Nevada lawmakers moving to change state's liability cap
■ Meanwhile, a backlog of medical liability cases has prompted a "settlement marathon" by the state Supreme Court.
By Amy Lynn Sorrel — Posted May 4, 2009
Physicians and trial lawyers in Nevada are fighting over a bill that doctors fear could unhinge the state's noneconomic damage cap in medical liability cases and drag with it a stabilizing liability climate.
At the same time, the state Supreme Court is trying to bring the two sides together to resolve a backlog of medical liability cases through a so-called settlement marathon.
Nevada law places a $350,000 cap on pain and suffering awards. But a recent bill, backed by the trial bar, would lift that limit in cases of "gross negligence."
While plaintiff lawyers say the change would help sift out more serious cases involving a "conscious" disregard for patient safety, doctors worry that the definition of gross negligence is left intentionally ambiguous.
"Any case a jury considered 'bad' could fall under that premise, so it could apply to a broad range of cases" that normally would fall under the cap's protection, said Rudy R. Manthei, DO. He is chair of Keep Our Doctors in Nevada, a coalition of health care organizations -- including the Nevada State Medical Assn. -- that pushed for tort reform.
Doctors also likened the gross negligence standard to more of a criminal standard, which requires proof of intent. Without the cap's protection, physicians would be vulnerable to punitive damages not covered by medical liability insurance.
Doctors pledged to continue their fight. The Assembly voted April 20 to approve the bill. By this article's deadline, it was headed to a largely Democratic Senate.
Dr. Manthei credited the cap and other reforms -- passed in 2002 and approved by a 60% vote in a 2004 referendum -- with reducing physicians' liability insurance premiums by as much as 40% since 2002. The state also saw an influx of physicians and insurers who once fled the state in the face of skyrocketing liability costs.
If the bill were to pass, those improvements could disappear, warned James Hooban, CEO of the physician-owned insurer, Independent Nevada Doctors Insurance Exchange. Premiums could nearly double. The measure also could reverse an overall 30% reduction in claims filings in recent years, he said. It would give patients as many as five years to sue, up from the current two-year statute of limitations.
The bill emerged, in part, in response to a hepatitis C outbreak allegedly caused by the unsafe use of syringes at a Las Vegas endoscopy clinic. Trial lawyers pointed to the incident as an example of the kind of conduct that could go unpunished unless physicians are held to a higher standard.
"This [bill] just makes sure that grossly negligent physicians don't get protections they were never meant to have in the first place," said Bill Bradley, a member of the Nevada Justice Assn., a trial lawyers trade group.
Dr. Manthei said added liability burdens are not the answer. "Why create a system that penalizes all of health care?" he asked, noting that in egregious cases, the state medical board can revoke doctors' licenses.
Such litigation has contributed to a backlog of more than 400 medical liability cases filed in Clark County, the state's largest.

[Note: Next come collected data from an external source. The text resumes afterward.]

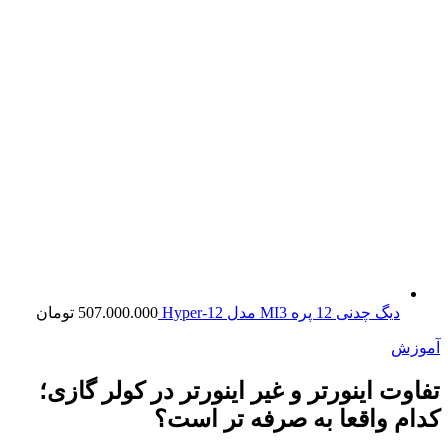
دیگ چدنی 12 پره MI3 مدل Hyper-12
507.000.000
تومان
آموزش
تفاوت اینورتر و غیر اینورتر در کولر گازی؛
کدام واقعا به صرفه تر است؟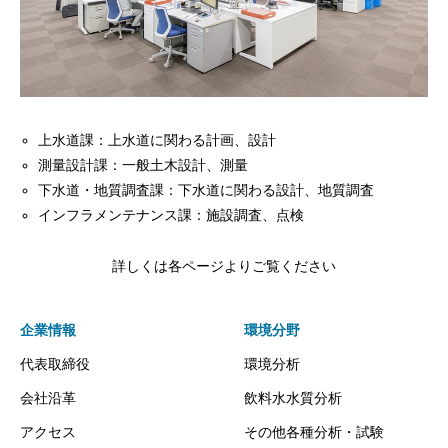
上水道課：上水道に関わる計画、設計
測量設計課：一般土木設計、測量
下水道・地質調査課：下水道に関わる設計、地質調査
インフラメンテナンス課：施設調査、点検
詳しくは各ページよりご覧ください
企業情報
環境分野
代表取締役
環境分析
会社沿革
飲料水水質分析
アクセス
その他各種分析・試験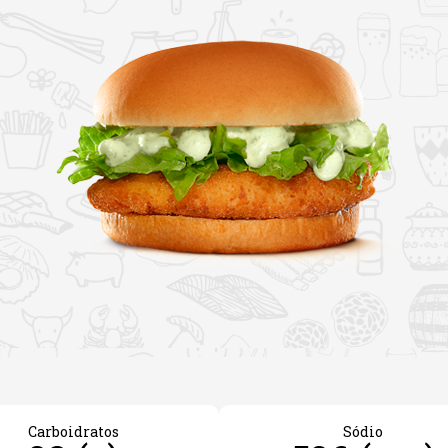
Carboidratos
Sódio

The issue prompted the state Supreme Court to step in to try to resolve the matter using a different approach: a settlement marathon.
Case resolution the goal
Two-judge teams will spend the month of May evaluating the merits of the cases -- the oldest of which dates back to 1991 -- and advising parties of their settlement options. The process is voluntary.
"Our intent is to get as many cases resolved as possible, so only the most serious and complex go to trial," Justice Michael A. Cherry said.

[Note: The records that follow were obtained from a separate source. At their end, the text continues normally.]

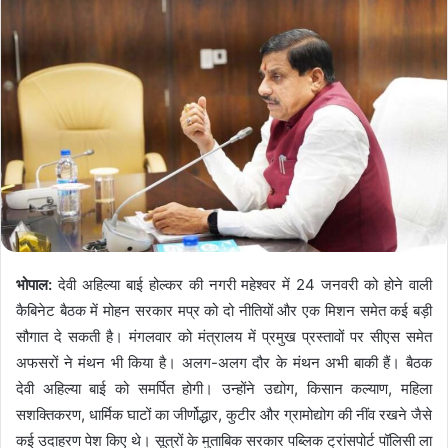
भोपाल:
देवी अहिल्या बाई होल्कर की नगरी महेश्वर में 24 जनवरी को होने वाली
कैबिनेट बैठक में मोहन सरकार मप्र को दो नीतियों और एक मिशन समेत कई बड़ी
सौगात दे सकती है। मंगलवार को मंत्रालय में प्रमुख प्रस्तावों पर सीएस समेत
अफसरों ने मंथन भी किया है। अलग-अलग दौर के मंथन अभी बाकी हैं। बैठक
देवी अहिल्या बाई को समर्पित होगी। उन्होंने उद्योग, किसान कल्याण, महिला
सशक्तिकरण, धार्मिक घाटों का जीर्णोद्धार, कुटीर और ग्रामोद्योग की नींव रखने जैसे
कई उदाहरण पेश किए थे। सूत्रों के मुताबिक सरकार पब्लिक ट्रांसपोर्ट पॉलिसी ला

Arthur Ritchie, chief judge in Clark County's 8th Judicial District, said many of the lingering suits came in anticipation of the cap's passage in 2002. That year, claims spiked from an average of 180 per year to 327, he said.
Since then, claims have leveled off to 180 annually, excluding a frenzy of cases filed in 2008 following the hepatitis C outbreak. Population growth and a lack of judicial resources also exacerbated the backlog, Ritchie said.
"We have to take a creative approach, and this is an alternative way to help folks resolve these cases," he added.
Despite butting heads in the Legislature, physicians and trial lawyers found some good in the strategy.
"If we can get meritorious cases resolved, that's good for everybody," Bradley said. "In egregious cases, there needs to be full accountability, and cases that do not have merit need to be taken out of the system."
Dr. Manthei agreed, but said the cap has played an important role by curbing excessive awards. Since its passage in 2002, average settlements dropped 18% from $380,000 to $310,000. He added that the backlog showed that the cap had not diminished patients' access to the courts.
"But frivolous cases are still there, and we still have a problem where people think a bad outcome is bad practice," he said.